I want to optimize the query that ends up being able to get all the data in a single query. Right now, as it's an admin page, makes dozens of calls, which obviously takes time.
0

Maybe this example will help. Look how i navigate through ForeignKeys My goal is to get Resume that has SkillName="DJANGO"

class Resume(models.Model):
    User = models.ForeignKey(User, on_delete=models.CASCADE)
    Description = models.TextField(max_length=255)
    CreationDate = models.DateField(auto_now_add=True)
    

class Skill(models.Model):
    SkillName = models.CharField(max_length=50)

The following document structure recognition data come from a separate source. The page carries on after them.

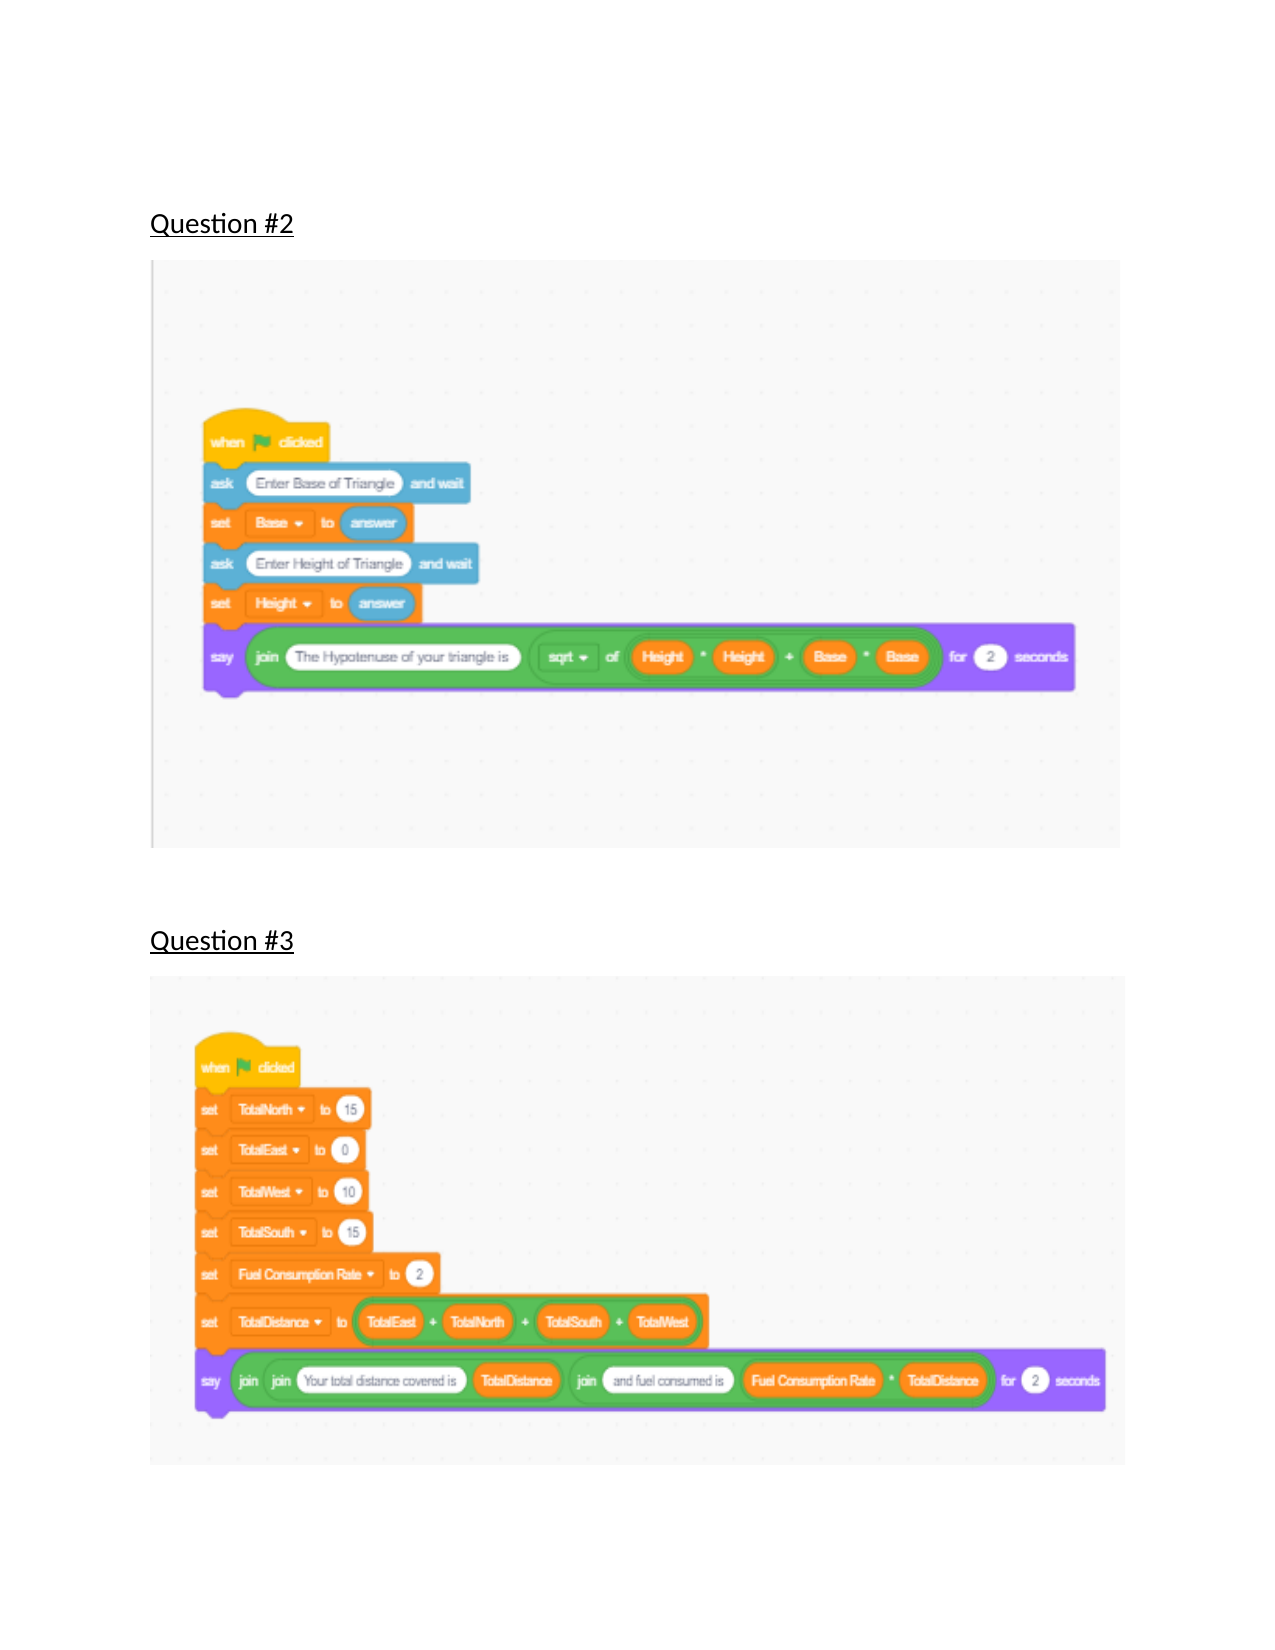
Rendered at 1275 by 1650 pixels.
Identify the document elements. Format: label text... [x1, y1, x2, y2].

text Question #3 [150, 922, 1125, 957]
picture [150, 260, 1121, 848]
text Question #2 [150, 205, 1125, 241]
picture [150, 976, 1125, 1465]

class ResumeSkill(models.Model):
    Resume = models.ForeignKey(Resume, on_delete=models.CASCADE)
    Skill = models.ForeignKey(Skill, on_delete=models.CASCADE)

Resume --> ResumeSkill.Skill --> Skill.SkillName

notice how django handles cammel cases

Resume.objects.filter(resumeskill__Skill__SkillName="DJANGO")

1 Comment

This isn't about filtering; I know how to do that. I'm trying to figure out how to optimize the query. Usually it'd be with select_related or prefetch_related, but the camel case doesn't work here for prefetch_related. I'll update the question again.